Wahlsprüche des hl. Franz von Sales




Nichts kann dem genügen, dem Gott nicht genug ist.

Mag eine Person Wunder wirken im Gebiet der Religion;
wenn sie ihre tägliche Pflicht nicht tut, ist sie schlechter,
 als wenn sie ungläubig wäre.

Bequeme dich aus Liebe zum Nächsten in allem an, was nicht Sünde ist.

Lass Gott mit dir machen, was er will, wie kleine Kinder die Mutter machen lassen.

Ob Gott dich auf dem rechten oder linken Arm tragen will,
setzen oder aufheben, er weiß schon, was uns Not tut.

Demut die nicht mutig macht, ist gewiss ganz falsch!

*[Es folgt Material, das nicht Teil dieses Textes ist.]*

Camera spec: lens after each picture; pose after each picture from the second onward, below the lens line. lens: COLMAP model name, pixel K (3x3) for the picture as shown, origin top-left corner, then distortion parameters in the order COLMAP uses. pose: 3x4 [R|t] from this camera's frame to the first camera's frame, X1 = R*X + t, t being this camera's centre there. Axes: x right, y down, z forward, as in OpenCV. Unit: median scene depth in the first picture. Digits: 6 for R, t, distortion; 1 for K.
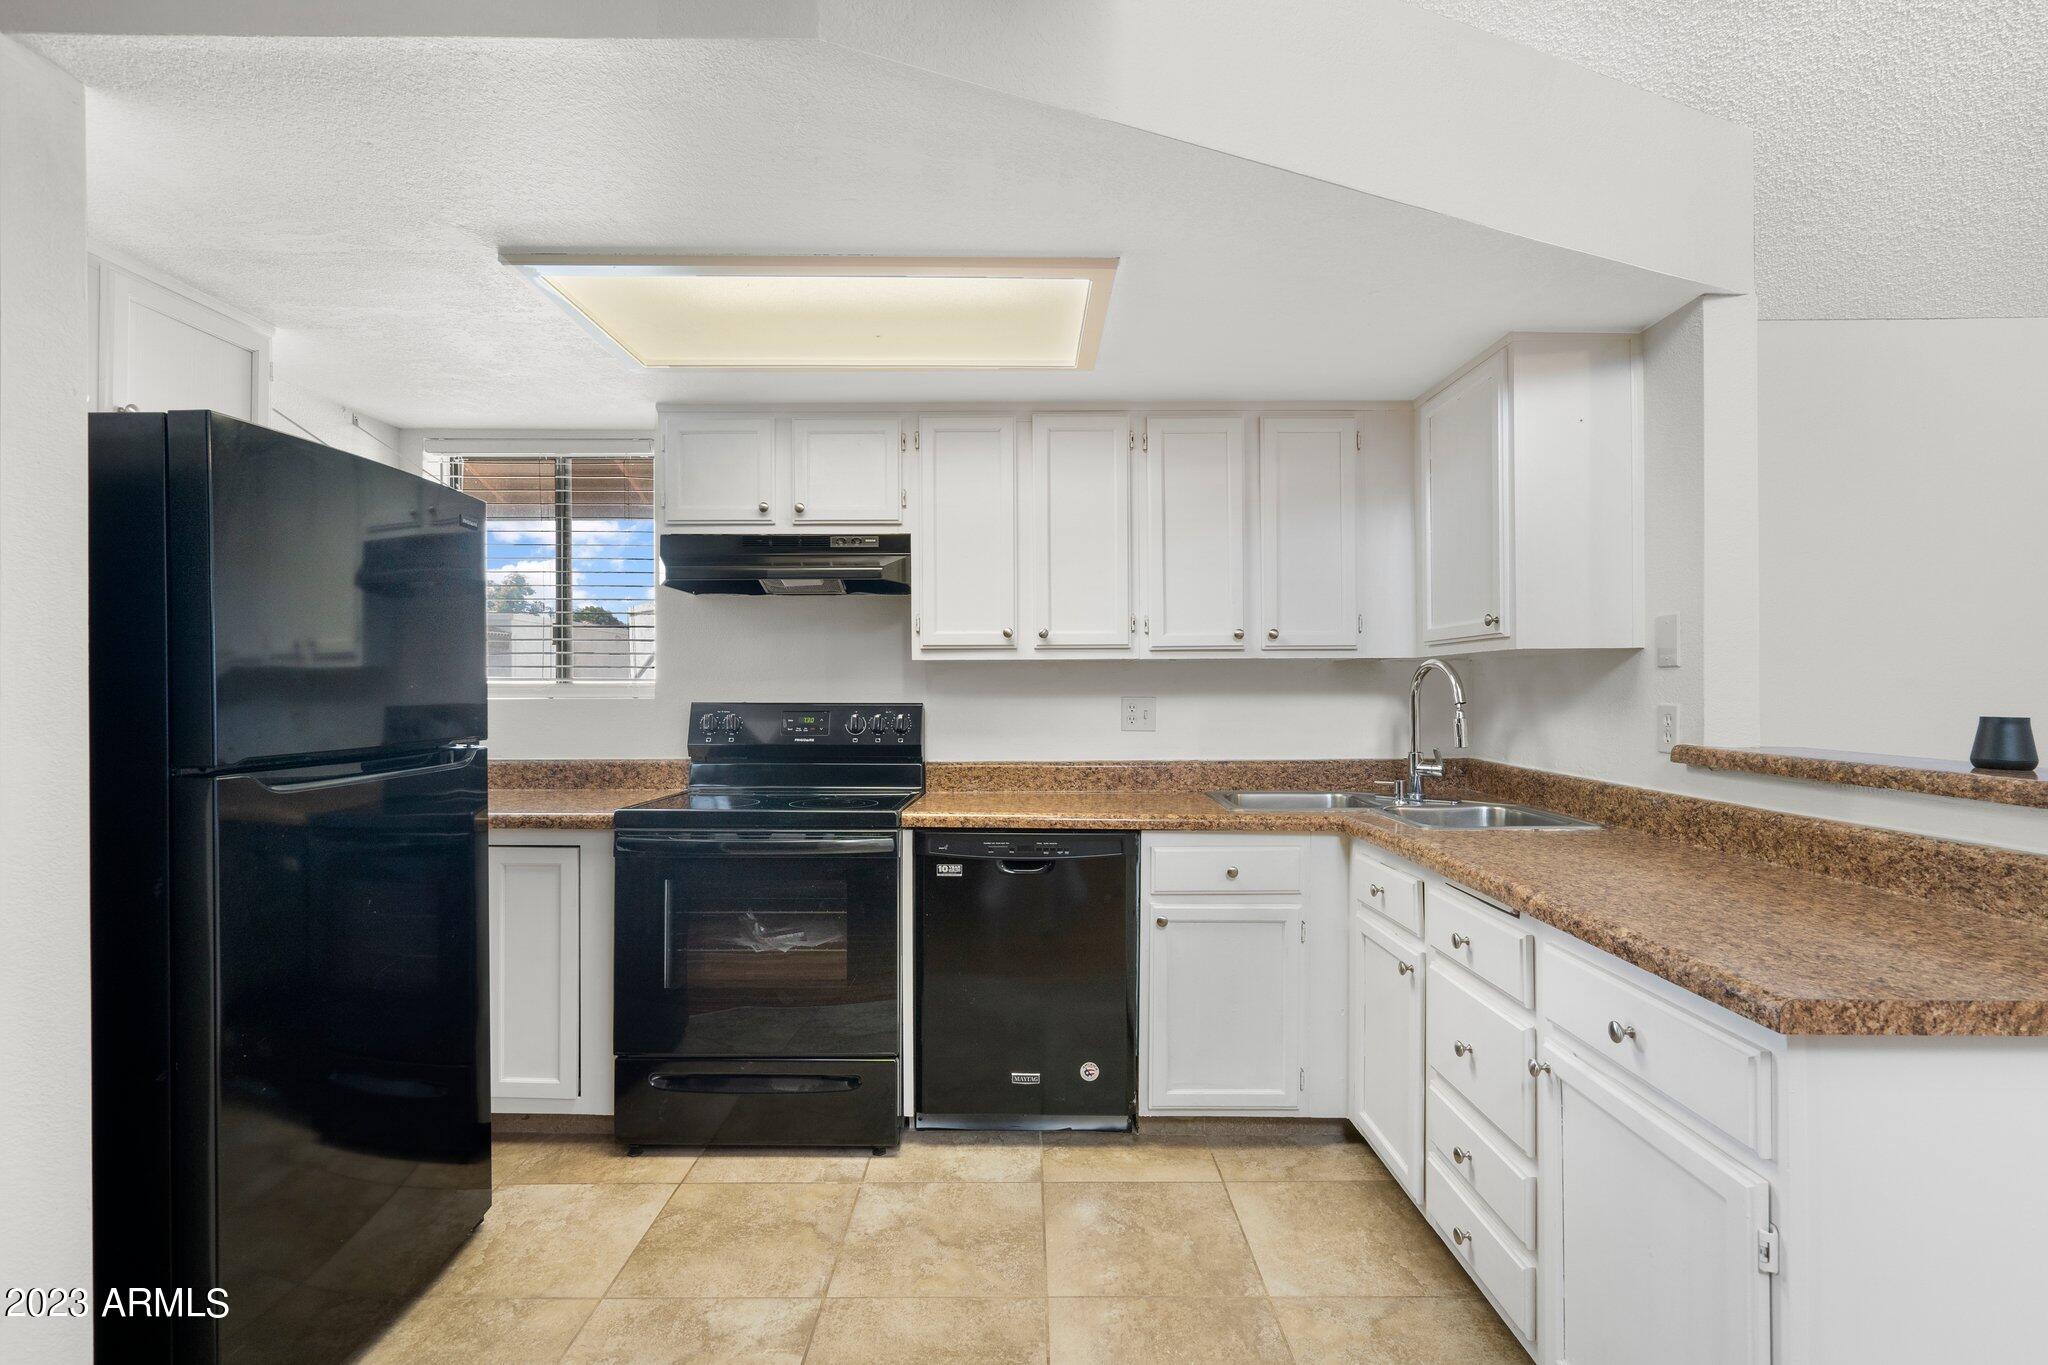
lens RADIAL K [[969.8, 0, 1027.6], [0, 969.8, 686.1], [0, 0, 1]] dist [-0.002771, 0.000389]
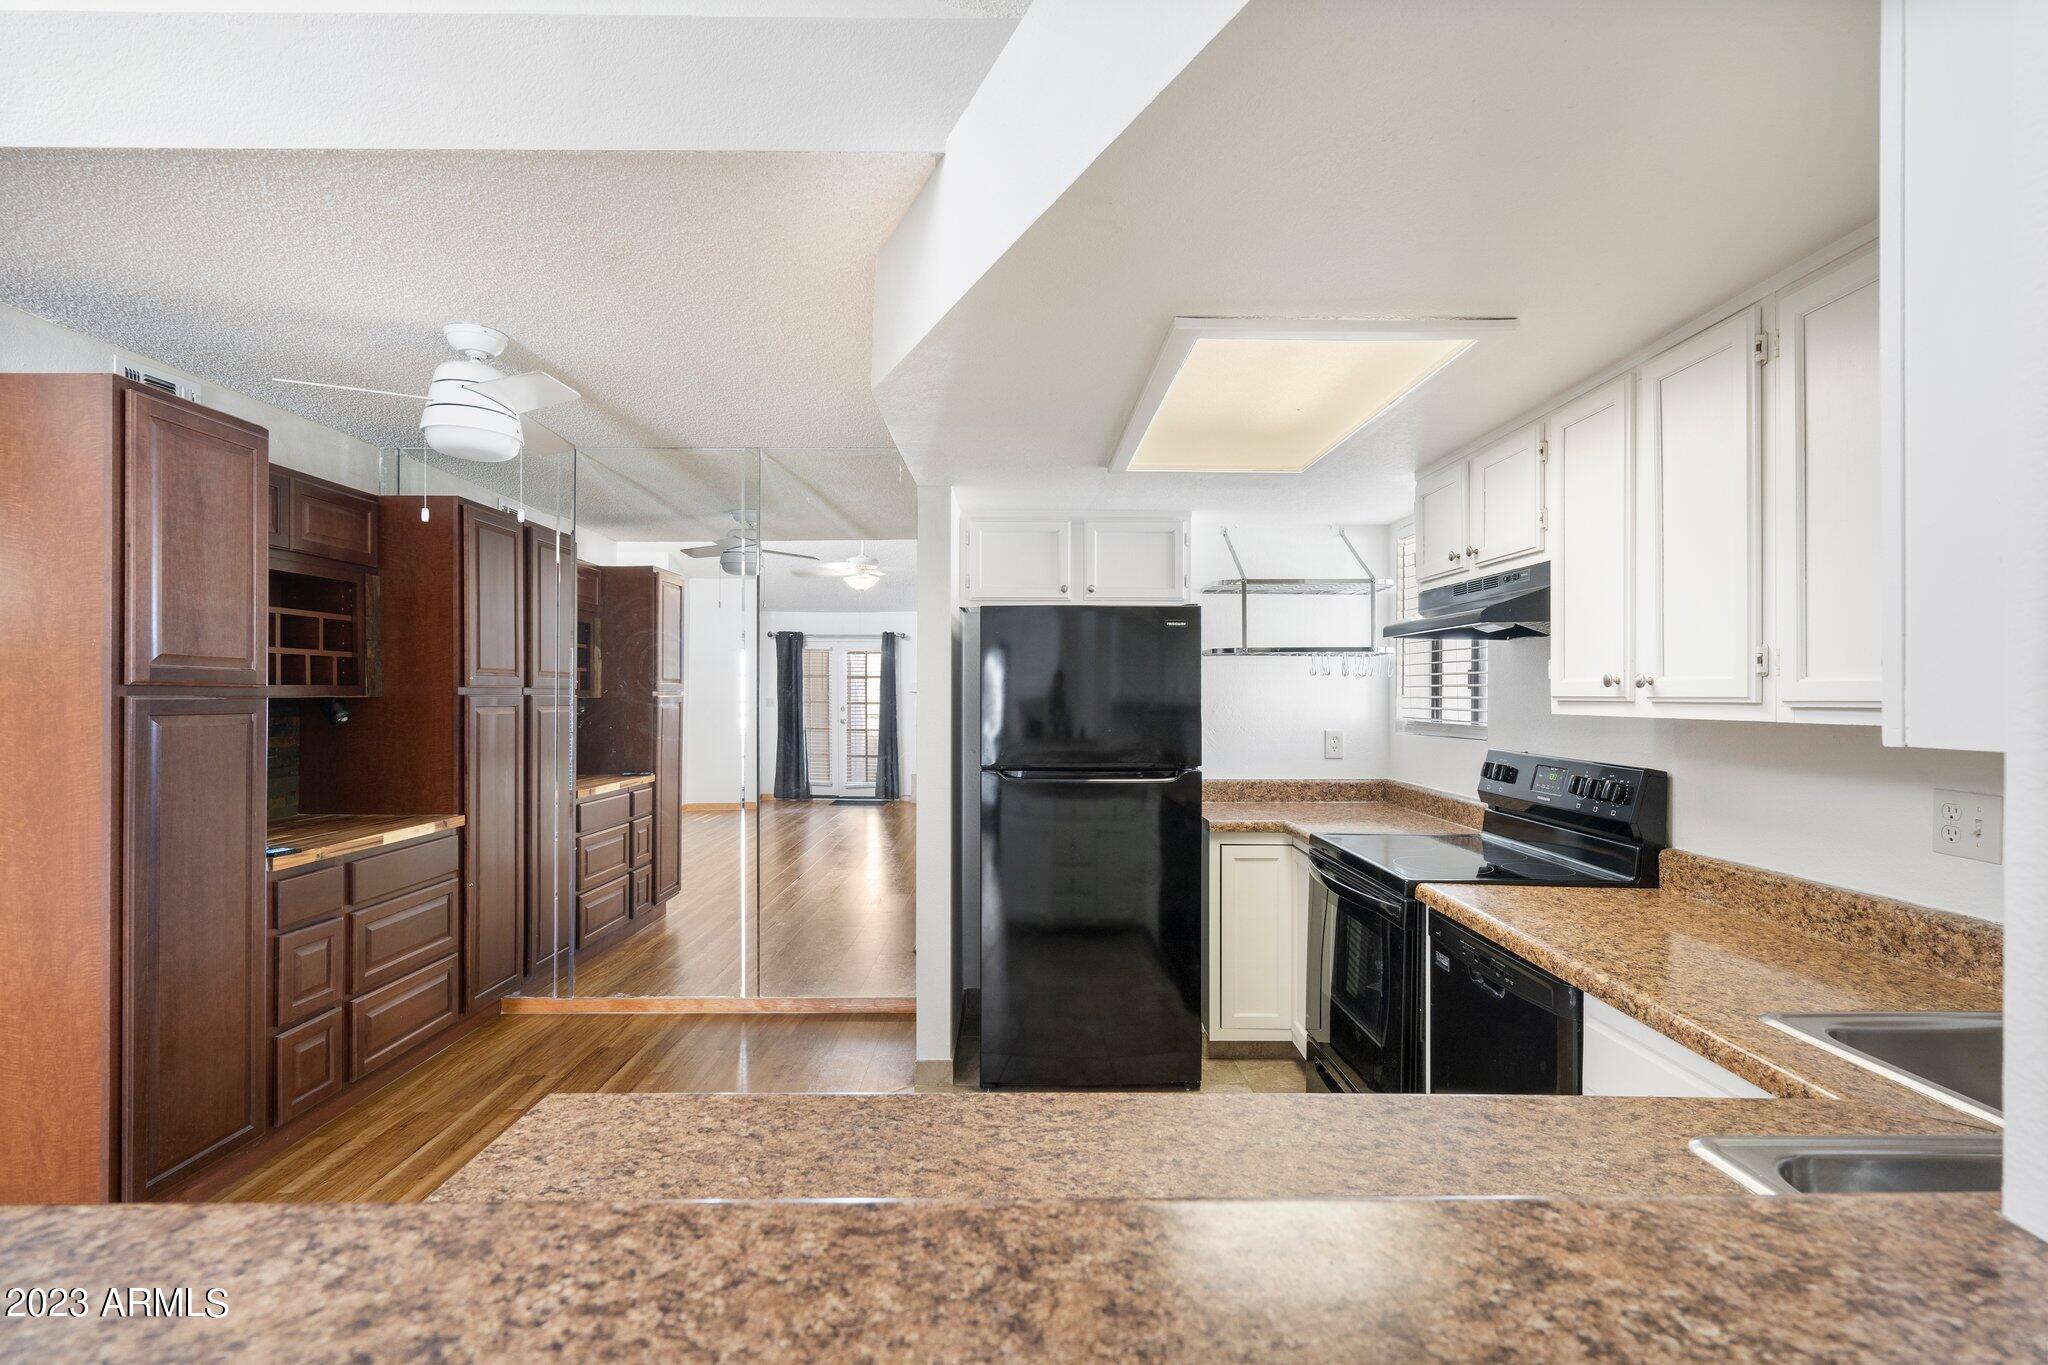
lens RADIAL K [[934.6, 0, 1025.1], [0, 934.6, 696.1], [0, 0, 1]] dist [-0.000030, 0.000704]
pose [[0.006900, 0.005838, -0.999959, 0.744136], [-0.002235, 0.999981, 0.005822, -0.050617], [0.999974, 0.002194, 0.006913, 0.612230]]
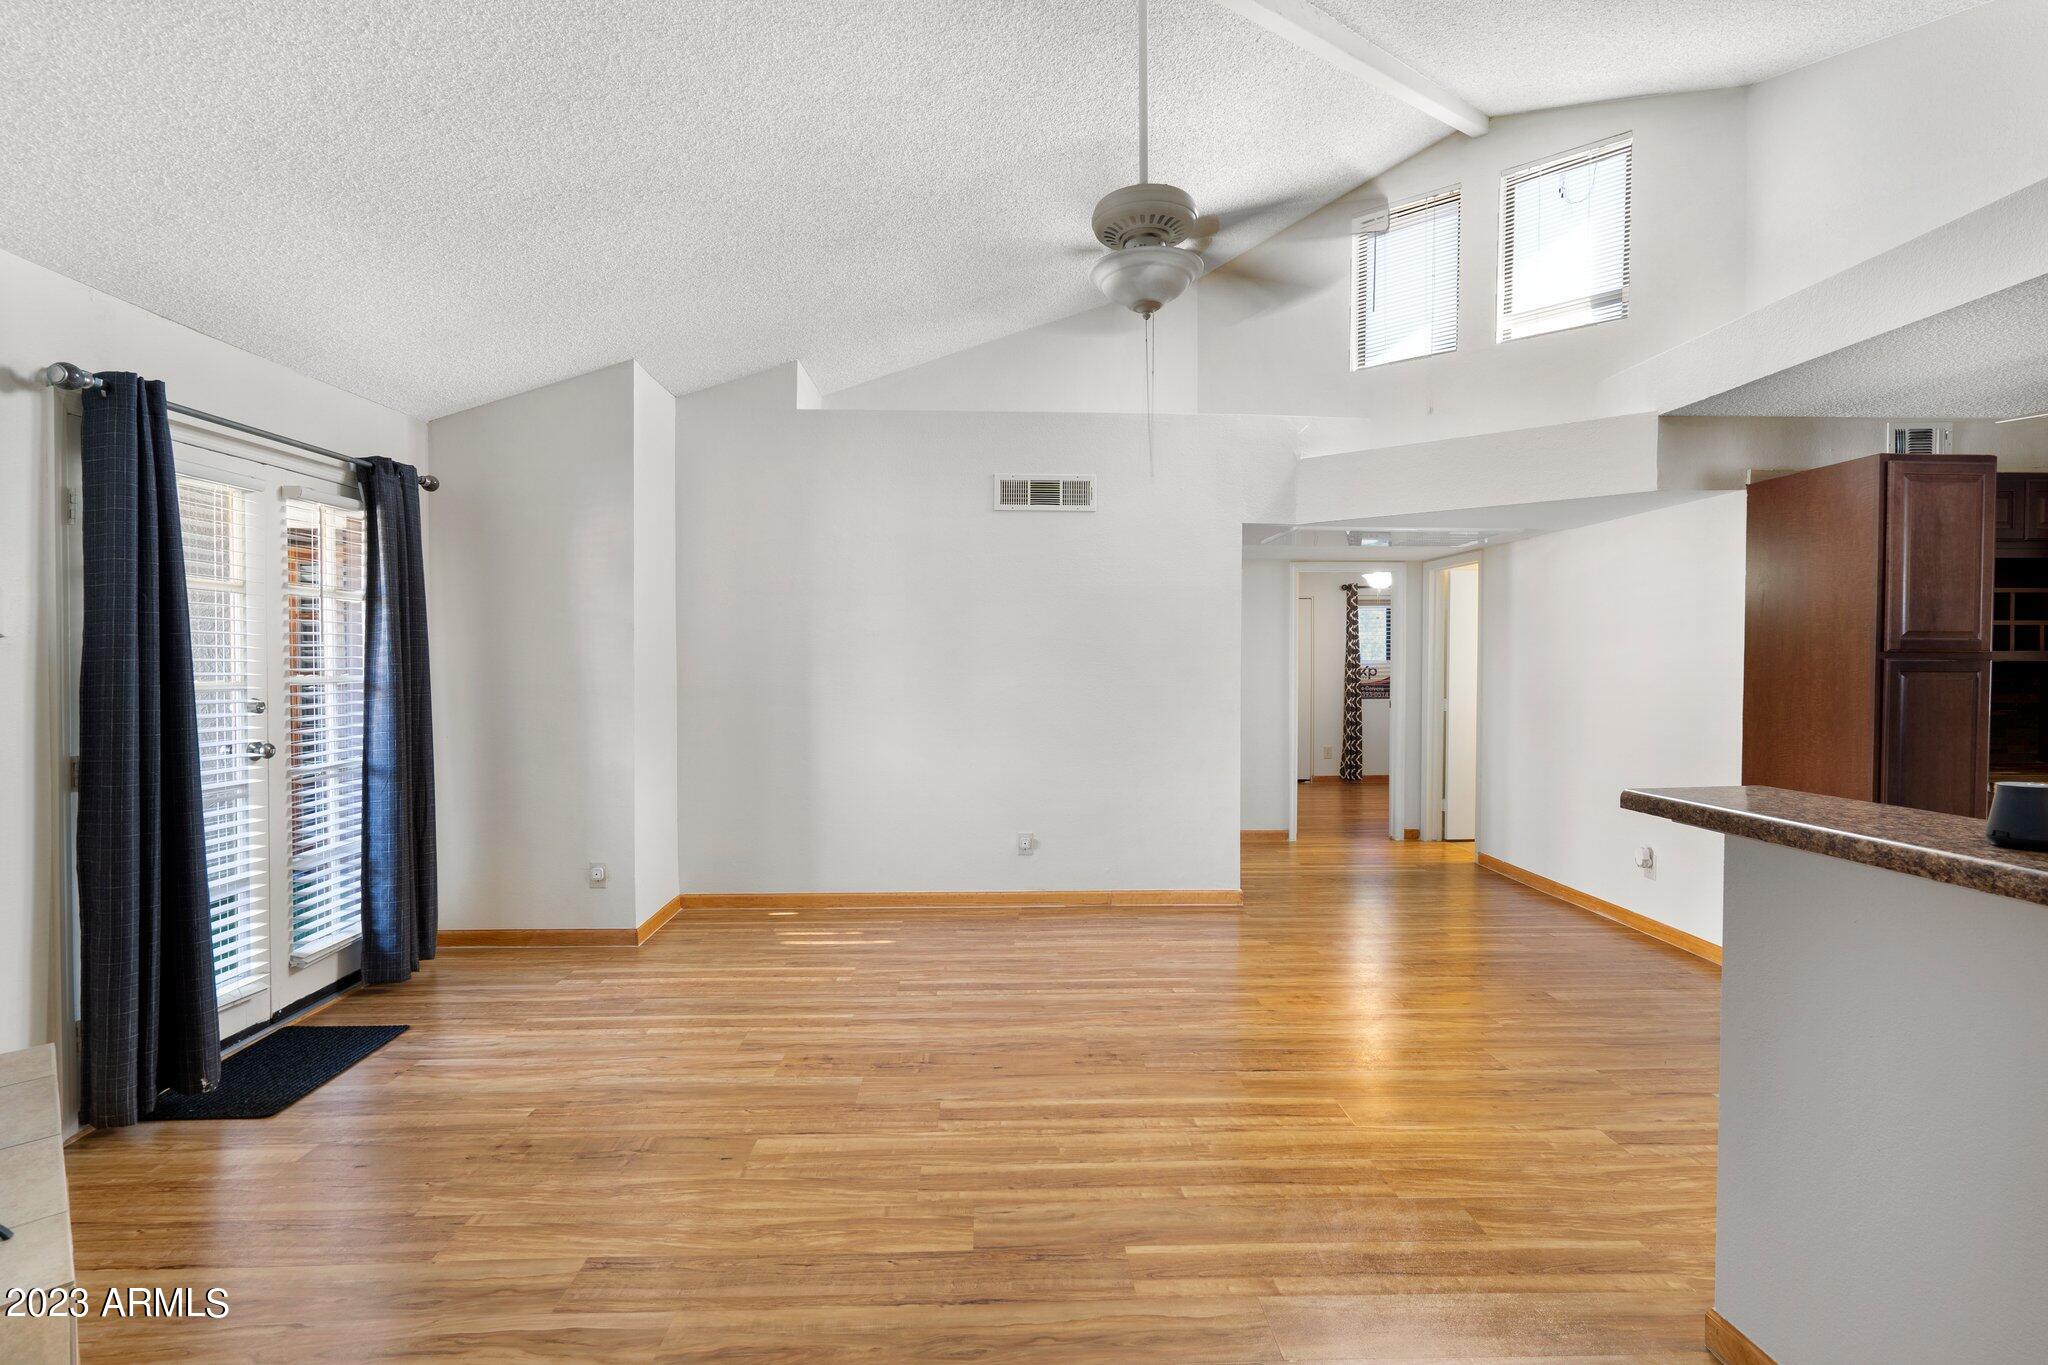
lens RADIAL K [[940.9, 0, 1026.4], [0, 940.9, 684.3], [0, 0, 1]] dist [-0.004708, 0.004428]
pose [[-0.998992, 0.003880, -0.044713, 1.154753], [0.002678, 0.999634, 0.026919, -0.046963], [0.044801, 0.026772, -0.998637, 1.070389]]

Den Mitmenschen von Herzen ertragen!

Ich habe einen instinktiven Abscheu vor Streitigkeiten
unter Katholiken. Es kommt dabei nichts heraus
als Partei der Spaltung.

Lass dich von Gott führen und denke nicht so viel an dich!

Das beste Gebet ist jenes, wo man so in Gott vertieft ist,
daß man weder an sich noch an das Gebet selber denkt.

Das beste Mittel, welches ich gegen die plötzlichen Aufwallungen
der Ungeduld kenne, ist ein sanftes ruhiges Stillschweigen!

Die Sanftmut ist eine Tugend, welche seltener
anzutreffen ist als die Keuschheit; sie ist vorzüglicher
als diese Tugend und als alle anderen,
indem sie die Erfüllung der Liebe ist.

So hoch schätzt der hl. Franz von Sales die Tugend, welche ihn besonders kennzeichnet.


Quelle: „Sonne Dich“ – P. Max Dudle SJ. – Hrsg. DVCK e.V.